-------- ENTRÉES --------
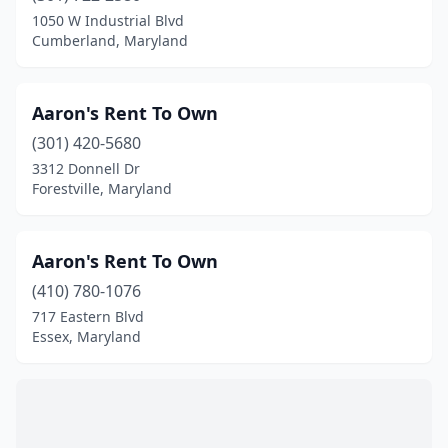
Middletown
(2)
1050 W Industrial Blvd
Millersville
(2)
Cumberland, Maryland
Montgomery Village
(1)
Aaron's Rent To Own
Mt Airy
(1)
(301) 420-5680
New Carrollton
(2)
3312 Donnell Dr
Forestville, Maryland
North Beach
(1)
North Bethesda
(4)
Aaron's Rent To Own
North East
(1)
(410) 780-1076
717 Eastern Blvd
Nottingham
(3)
Essex, Maryland
Oakland
(4)
Ocean City
(4)
Owings Mills
(5)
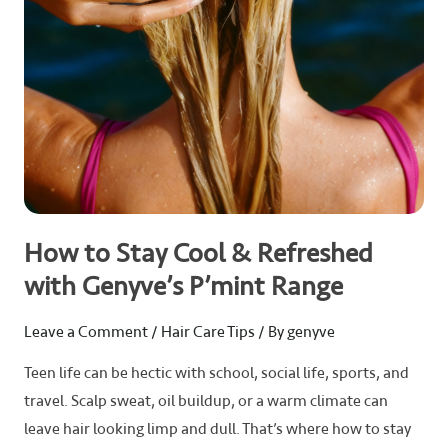
Genyve’s
P’mint
Range
How to Stay Cool & Refreshed
with Genyve’s P’mint Range
Leave a Comment
/
Hair Care Tips
/ By
genyve
Teen life can be hectic with school, social life, sports, and
travel. Scalp sweat, oil buildup, or a warm climate can
leave hair looking limp and dull. That’s where how to stay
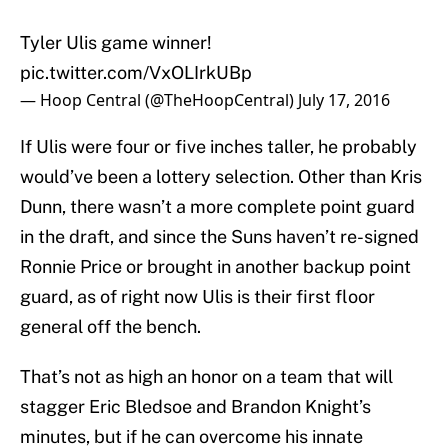
Tyler Ulis game winner!
pic.twitter.com/VxOLIrkUBp
— Hoop Central (@TheHoopCentral)
July 17, 2016
If Ulis were four or five inches taller, he probably
would’ve been a lottery selection. Other than Kris
Dunn, there wasn’t a more complete point guard
in the draft, and since the Suns haven’t re-signed
Ronnie Price or brought in another backup point
guard, as of right now Ulis is their first floor
general off the bench.
That’s not as high an honor on a team that will
stagger Eric Bledsoe and Brandon Knight’s
minutes, but if he can overcome his innate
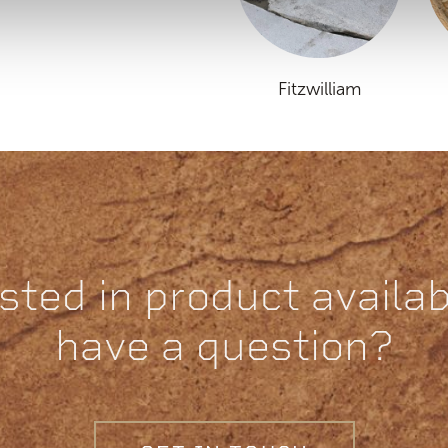
Fitzwilliam
sted in product availabi
have a question?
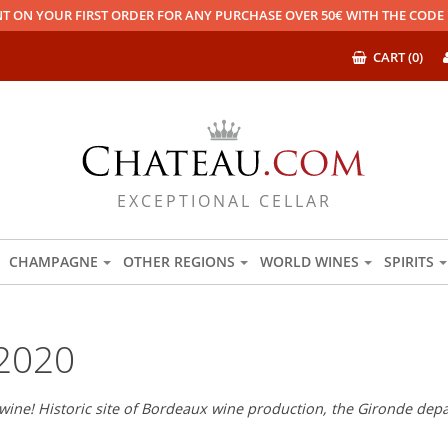
T ON YOUR FIRST ORDER FOR ANY PURCHASE OVER 50€ WITH THE COD
CART (0)
EXCEPTIONAL CELLAR
CHAMPAGNE
OTHER REGIONS
WORLD WINES
SPIRITS
2020
wine! Historic site of Bordeaux wine production, the Gironde depar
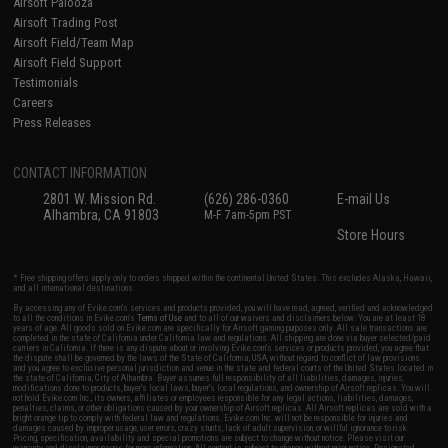
Airsoft Palooza
Airsoft Trading Post
Airsoft Field/Team Map
Airsoft Field Support
Testimonials
Careers
Press Releases
CONTACT INFORMATION
2801 W. Mission Rd.
(626) 286-0360
E-mail Us
Alhambra, CA 91803
M-F 7am-5pm PST
Store Hours
* Free shipping offers apply only to orders shipped within the continental United States. This excludes Alaska, Hawaii,
and all international destinations.
By accessing any of Evike.com's services and products provided, you will have read, agreed, verified and acknowledged
to all the conditions in Evike.com's
Terms of Use
and to all of our waivers and disclaimers below: You are at least 18
years of age. All goods sold on Evike.com are specifically for Airsoft gaming purposes only. All sale transactions are
completed in the state of California under California law and regulations. All shipping are done via buyer selected/paid
carriers in California. If there is any dispute about or involving Evike.com's services or products provided, you agree that
the dispute shall be governed by the laws of the State of California, USA, without regard to conflict of law provisions
and you agree to exclusive personal jurisdiction and venue in the state and federal courts of the United States located in
the state of California, City of Alhambra. Buyer assumes full responsibility of all liabilities, damages, injuries,
modifications done to products, buyer's local laws, buyer's local regulations, and ownership of Airsoft replicas. You will
not hold Evike.com Inc., its owners, affiliates or employees responsible for any legal actions, liabilities, damages,
penalties, claims, or other obligations caused by your ownership of Airsoft replicas. All Airsoft replicas are sold with a
bright orange tip to comply with federal law and regulations. Evike.com Inc. will not be responsible for injuries and
damages caused by improper usage, user errors, crazy stunts, lack of adult supervision, or willful ignorance to risk.
Pricing, specification, availability and special promotions are subject to change without notice. Please visit our
warranty and disclaimer pages for more information. All content is subject to change without prior notice. Designated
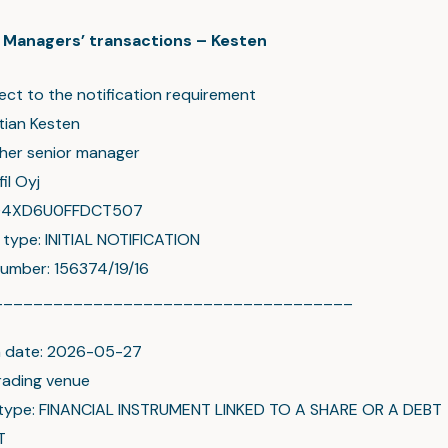
c: Managers’ transactions – Kesten
ect to the notification requirement
tian Kesten
ther senior manager
il Oyj
004XD6U0FFDCT507
n type: INITIAL NOTIFICATION
umber: 156374/19/16
____________________________________
n date: 2026-05-27
rading venue
 type: FINANCIAL INSTRUMENT LINKED TO A SHARE OR A DEBT
T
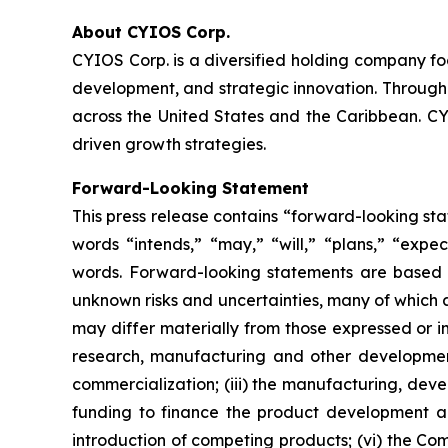
About CYIOS Corp.
CYIOS Corp. is a diversified holding company f
development, and strategic innovation. Through 
across the United States and the Caribbean. CYI
driven growth strategies.
Forward-Looking Statement
This press release contains “forward-looking st
words “intends,” “may,” “will,” “plans,” “expect
words. Forward-looking statements are based 
unknown risks and uncertainties, many of which 
may differ materially from those expressed or im
research, manufacturing and other development
commercialization; (iii) the manufacturing, dev
funding to finance the product development an
introduction of competing products; (vi) the Com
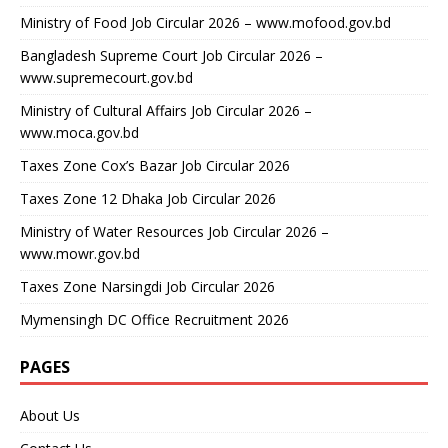
Ministry of Food Job Circular 2026 – www.mofood.gov.bd
Bangladesh Supreme Court Job Circular 2026 –
www.supremecourt.gov.bd
Ministry of Cultural Affairs Job Circular 2026 –
www.moca.gov.bd
Taxes Zone Cox’s Bazar Job Circular 2026
Taxes Zone 12 Dhaka Job Circular 2026
Ministry of Water Resources Job Circular 2026 –
www.mowr.gov.bd
Taxes Zone Narsingdi Job Circular 2026
Mymensingh DC Office Recruitment 2026
PAGES
About Us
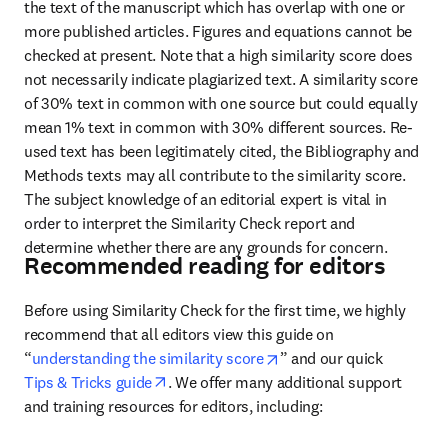
the text of the manuscript which has overlap with one or 
more published articles. Figures and equations cannot be 
checked at present. Note that a high similarity score does 
not necessarily indicate plagiarized text. A similarity score 
of 30% text in common with one source but could equally 
mean 1% text in common with 30% different sources. Re-
used text has been legitimately cited, the Bibliography and 
Methods texts may all contribute to the similarity score. 
The subject knowledge of an editorial expert is vital in 
order to interpret the Similarity Check report and 
determine whether there are any grounds for concern.
Recommended reading for editors
Before using Similarity Check for the first time, we highly 
recommend that 
all editors view this guide on 
opens in new tab/windo
“
understanding the similarity score
” and our quick
opens in new tab/window
Tips & Tricks guide
. We offer many additional support 
and training resources for editors, including:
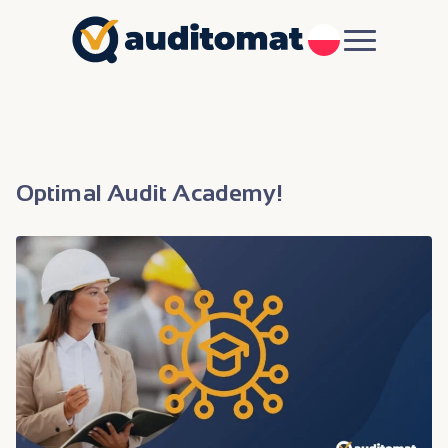
PL
Optimal Audit Academy!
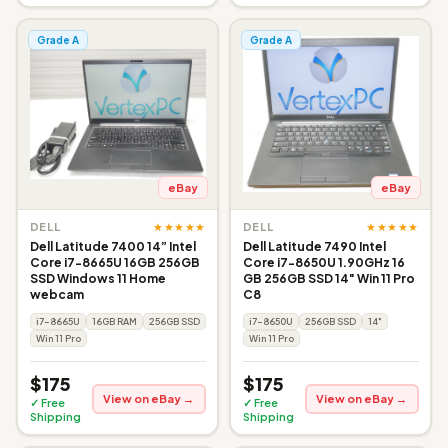
Grade A
Grade A
eBay
eBay
★★★★★
★★★★★
DELL
DELL
Dell Latitude 7400 14” Intel
Dell Latitude 7490 Intel
Core i7-8665U 16GB 256GB
Core i7-8650U 1.90GHz 16
SSD Windows 11 Home
GB 256GB SSD 14" Win 11 Pro
webcam
C8
i7-8665U
16GB RAM
256GB SSD
i7-8650U
256GB SSD
14"
Win 11 Pro
Win 11 Pro
$175
$175
View on eBay →
View on eBay →
✓ Free
✓ Free
Shipping
Shipping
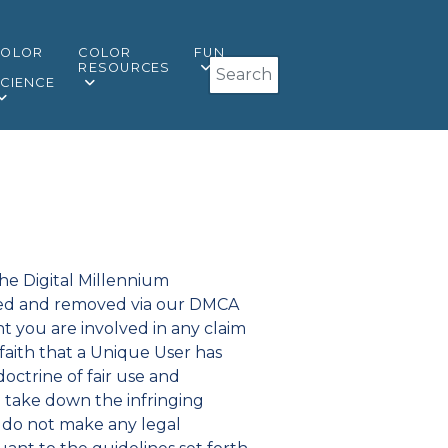
COLOR
COLOR
FUN
Search
&
RESOURCES
CIENCE
the Digital Millennium
ified and removed via our DMCA
t you are involved in any claim
faith that a Unique User has
octrine of fair use and
 take down the infringing
e do not make any legal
--------
> **CONSIGNE**: Renvoyez, s'il vous plaît, chaque ligne des entrées qui contient la chaîne « Field ».

> **RÉPONSE**:
Airsoft Field/Team Map
Airsoft Field Support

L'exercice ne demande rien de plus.